Une vidéo prise par un migrant et diffusée actuellement sur les réseaux sociaux montre des membres des forces de l’ordre frapper violemment un exilé à terre, sans défense, avec des matraques. D’après un humanitaire sur place contacté par InfoMigrants, cette vidéo a été tournée le 27 mai dans la soirée, au repère 333, près du village là aussi de Dubicze Cerkiewne.

« Aucune limite » pour la sécurisation de la frontière

En réponse à la situation, le ministre de la Défense, Wladyslaw Kosiniak-Kamysz, a déclaré que la Pologne était prête à augmenter le nombre de soldats stationnés à la frontière, sans préciser l’ampleur de cette hausse. Près de 5 500 militaires sont actuellement déployés dans la zone.
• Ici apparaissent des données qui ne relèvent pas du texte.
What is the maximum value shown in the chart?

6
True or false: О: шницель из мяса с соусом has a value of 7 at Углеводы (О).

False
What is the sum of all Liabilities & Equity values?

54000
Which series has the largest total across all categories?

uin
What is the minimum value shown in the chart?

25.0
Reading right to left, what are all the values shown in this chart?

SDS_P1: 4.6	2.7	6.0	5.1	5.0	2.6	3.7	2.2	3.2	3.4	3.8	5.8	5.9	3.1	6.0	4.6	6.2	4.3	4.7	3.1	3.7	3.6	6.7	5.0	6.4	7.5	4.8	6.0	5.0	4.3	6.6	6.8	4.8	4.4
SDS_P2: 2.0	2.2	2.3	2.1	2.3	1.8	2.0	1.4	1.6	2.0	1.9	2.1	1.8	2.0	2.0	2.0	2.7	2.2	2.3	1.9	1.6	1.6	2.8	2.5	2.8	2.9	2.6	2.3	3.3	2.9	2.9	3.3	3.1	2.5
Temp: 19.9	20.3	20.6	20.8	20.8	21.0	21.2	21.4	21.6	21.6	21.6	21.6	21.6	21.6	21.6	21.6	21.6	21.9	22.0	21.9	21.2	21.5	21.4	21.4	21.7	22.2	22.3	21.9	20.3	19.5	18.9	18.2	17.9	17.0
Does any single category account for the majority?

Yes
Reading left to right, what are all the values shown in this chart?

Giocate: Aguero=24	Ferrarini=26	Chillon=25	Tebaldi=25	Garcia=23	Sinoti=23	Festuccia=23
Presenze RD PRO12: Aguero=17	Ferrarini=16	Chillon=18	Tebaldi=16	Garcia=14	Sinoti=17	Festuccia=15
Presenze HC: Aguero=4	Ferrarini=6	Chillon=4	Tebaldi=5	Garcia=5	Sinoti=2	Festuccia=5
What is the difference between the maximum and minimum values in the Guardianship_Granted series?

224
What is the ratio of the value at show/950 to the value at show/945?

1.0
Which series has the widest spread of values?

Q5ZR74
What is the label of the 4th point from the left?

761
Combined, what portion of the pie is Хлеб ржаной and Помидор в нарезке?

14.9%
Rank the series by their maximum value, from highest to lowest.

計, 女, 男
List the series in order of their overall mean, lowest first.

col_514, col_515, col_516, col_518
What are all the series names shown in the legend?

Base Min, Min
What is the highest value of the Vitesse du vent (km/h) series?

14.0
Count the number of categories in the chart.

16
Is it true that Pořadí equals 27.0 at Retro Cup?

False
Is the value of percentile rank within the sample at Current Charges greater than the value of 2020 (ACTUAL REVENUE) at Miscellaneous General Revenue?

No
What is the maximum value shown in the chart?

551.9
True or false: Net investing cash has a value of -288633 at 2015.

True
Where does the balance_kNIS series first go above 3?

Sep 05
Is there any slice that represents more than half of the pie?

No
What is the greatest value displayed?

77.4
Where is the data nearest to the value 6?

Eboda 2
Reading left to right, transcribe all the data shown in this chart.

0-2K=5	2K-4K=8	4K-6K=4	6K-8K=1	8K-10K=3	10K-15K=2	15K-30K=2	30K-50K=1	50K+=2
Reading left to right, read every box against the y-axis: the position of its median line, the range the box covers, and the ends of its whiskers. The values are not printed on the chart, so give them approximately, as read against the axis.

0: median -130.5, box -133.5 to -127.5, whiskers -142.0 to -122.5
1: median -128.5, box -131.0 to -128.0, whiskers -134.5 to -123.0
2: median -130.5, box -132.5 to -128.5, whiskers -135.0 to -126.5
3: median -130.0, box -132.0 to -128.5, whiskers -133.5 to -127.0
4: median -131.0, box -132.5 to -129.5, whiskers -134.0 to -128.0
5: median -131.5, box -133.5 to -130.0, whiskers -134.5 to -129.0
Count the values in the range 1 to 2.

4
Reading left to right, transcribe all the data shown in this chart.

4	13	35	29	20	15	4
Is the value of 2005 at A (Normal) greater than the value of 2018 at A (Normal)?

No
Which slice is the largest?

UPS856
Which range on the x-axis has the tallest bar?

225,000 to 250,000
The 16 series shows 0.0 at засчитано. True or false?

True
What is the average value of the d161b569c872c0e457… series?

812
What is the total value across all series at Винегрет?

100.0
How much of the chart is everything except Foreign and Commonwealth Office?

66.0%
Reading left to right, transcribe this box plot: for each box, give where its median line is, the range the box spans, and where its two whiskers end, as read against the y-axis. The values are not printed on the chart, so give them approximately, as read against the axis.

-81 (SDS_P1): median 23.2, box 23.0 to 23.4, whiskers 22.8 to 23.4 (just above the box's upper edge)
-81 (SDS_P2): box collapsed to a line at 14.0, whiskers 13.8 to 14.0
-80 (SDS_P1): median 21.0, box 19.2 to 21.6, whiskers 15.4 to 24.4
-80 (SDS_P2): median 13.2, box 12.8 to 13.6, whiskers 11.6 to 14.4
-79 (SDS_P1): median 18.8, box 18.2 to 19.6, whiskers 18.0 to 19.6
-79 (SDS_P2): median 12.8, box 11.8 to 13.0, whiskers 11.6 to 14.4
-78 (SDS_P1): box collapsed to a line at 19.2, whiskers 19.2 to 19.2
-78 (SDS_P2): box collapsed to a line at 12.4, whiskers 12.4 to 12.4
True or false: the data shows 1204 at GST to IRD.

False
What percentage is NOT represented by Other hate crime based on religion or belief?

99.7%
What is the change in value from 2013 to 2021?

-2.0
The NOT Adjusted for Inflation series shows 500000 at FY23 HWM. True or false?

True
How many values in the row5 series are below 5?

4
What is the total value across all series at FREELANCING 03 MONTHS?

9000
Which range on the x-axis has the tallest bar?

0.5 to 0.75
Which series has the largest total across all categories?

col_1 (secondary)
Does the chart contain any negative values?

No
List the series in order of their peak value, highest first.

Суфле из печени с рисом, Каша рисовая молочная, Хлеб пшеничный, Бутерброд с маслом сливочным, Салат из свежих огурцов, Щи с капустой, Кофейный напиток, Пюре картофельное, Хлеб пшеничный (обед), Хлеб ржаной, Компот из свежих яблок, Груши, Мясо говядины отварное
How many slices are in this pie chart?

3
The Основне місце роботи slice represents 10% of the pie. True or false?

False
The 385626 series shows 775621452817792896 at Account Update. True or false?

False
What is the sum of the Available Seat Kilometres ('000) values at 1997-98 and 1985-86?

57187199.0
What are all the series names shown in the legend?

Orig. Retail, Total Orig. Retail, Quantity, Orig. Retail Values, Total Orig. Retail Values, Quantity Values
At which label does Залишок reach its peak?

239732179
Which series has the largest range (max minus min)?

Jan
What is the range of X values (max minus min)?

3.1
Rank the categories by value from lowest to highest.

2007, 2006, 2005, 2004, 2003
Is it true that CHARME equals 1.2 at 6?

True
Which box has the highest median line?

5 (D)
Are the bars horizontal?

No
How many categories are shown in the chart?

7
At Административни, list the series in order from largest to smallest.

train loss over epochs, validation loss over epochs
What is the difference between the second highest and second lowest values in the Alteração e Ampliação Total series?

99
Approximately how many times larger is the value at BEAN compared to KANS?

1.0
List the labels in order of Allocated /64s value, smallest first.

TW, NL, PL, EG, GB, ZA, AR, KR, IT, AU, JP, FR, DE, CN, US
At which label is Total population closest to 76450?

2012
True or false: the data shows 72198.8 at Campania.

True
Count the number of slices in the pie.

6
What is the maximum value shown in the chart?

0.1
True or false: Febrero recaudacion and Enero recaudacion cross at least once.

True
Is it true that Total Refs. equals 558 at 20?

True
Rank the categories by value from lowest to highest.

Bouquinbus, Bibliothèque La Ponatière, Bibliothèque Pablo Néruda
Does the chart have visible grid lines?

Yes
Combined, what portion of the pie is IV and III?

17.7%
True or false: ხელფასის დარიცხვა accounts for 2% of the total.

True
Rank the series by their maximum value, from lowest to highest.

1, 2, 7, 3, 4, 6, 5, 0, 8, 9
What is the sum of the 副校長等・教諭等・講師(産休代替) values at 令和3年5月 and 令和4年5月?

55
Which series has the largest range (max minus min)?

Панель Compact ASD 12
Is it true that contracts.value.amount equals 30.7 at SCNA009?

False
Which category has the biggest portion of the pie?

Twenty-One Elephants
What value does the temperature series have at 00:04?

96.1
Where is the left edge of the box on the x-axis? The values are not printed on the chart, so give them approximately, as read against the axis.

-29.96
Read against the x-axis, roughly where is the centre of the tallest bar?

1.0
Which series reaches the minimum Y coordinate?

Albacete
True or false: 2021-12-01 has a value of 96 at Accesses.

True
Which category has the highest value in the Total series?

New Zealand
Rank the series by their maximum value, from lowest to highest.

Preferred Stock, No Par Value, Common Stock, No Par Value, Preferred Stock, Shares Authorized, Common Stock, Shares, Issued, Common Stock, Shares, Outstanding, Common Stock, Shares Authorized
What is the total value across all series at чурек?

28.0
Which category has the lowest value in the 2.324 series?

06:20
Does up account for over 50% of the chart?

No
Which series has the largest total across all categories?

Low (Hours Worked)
La Pologne prévoit aussi de dépenser 10 milliards de zlotys (2,55 milliards de dollars) pour renforcer sa frontière avec la Biélorussie.

Cette approche sécuritaire est critiquée par des ONG et membres de l’opposition, déçus que le Premier ministre pro-européen élu en novembre dernier applique la même méthode que ses prédécesseurs conservateurs. Le 11 mai, Donald Tusk s’est rendu une fois de plus à la frontière et a rencontré des soldats, des garde-frontières et des policiers.

Lors de son discours, il a promis qu’ « il n’y aurait aucune limite [aux dépenses] en matière de sécurisation de la frontière ».

Il a également annoncé que le gouvernement avait commencé « des travaux intensifs pour [construire] des fortifications modernes le long de toute la frontière polonaise », où « nous sommes confrontés à une guerre hybride en développement ». Depuis le début des passages à cet endroit, Varsovie et Bruxelles accusent en effet la Biélorussie d’organiser les arrivées de migrants pour faire pression sur l’UE.

« Pushbacks » légaux

En octobre 2021, en réponse à Minsk, la Pologne a légalisé les refoulements de migrants vers la Biélorussie, une pratique pourtant contraire au droit international. Depuis, ces « pushbacks » sont légion à la frontière.

Difficile de savoir si, dans ces conditions, les droits des candidats à l’exil sont respectés.

« Parfois, les gardes leur font signer un papier en polonais, qu’ils ne comprennent pas, sur lequel il est écrit ‘je ne souhaite pas demander’ l’asile, a déploré Kaja, de l’ONG POPH. Et ils sont alors refoulés en Biélorussie ».

Azzedine, un migrant soudanais installé à Varsovie, a été ramené à huit reprises côté biélorusse, bien qu’il a, à chaque fois, demandé l’asile.

« Les garde-frontières frappent [les migrants], cassent les téléphones et nous aspergent de gaz dans les yeux, a-t-il raconté à InfoMigrants. Je ne m’attendais pas à subir ça. Moi, je voulais juste fuir la guerre, et trouver un pays qui me protège ».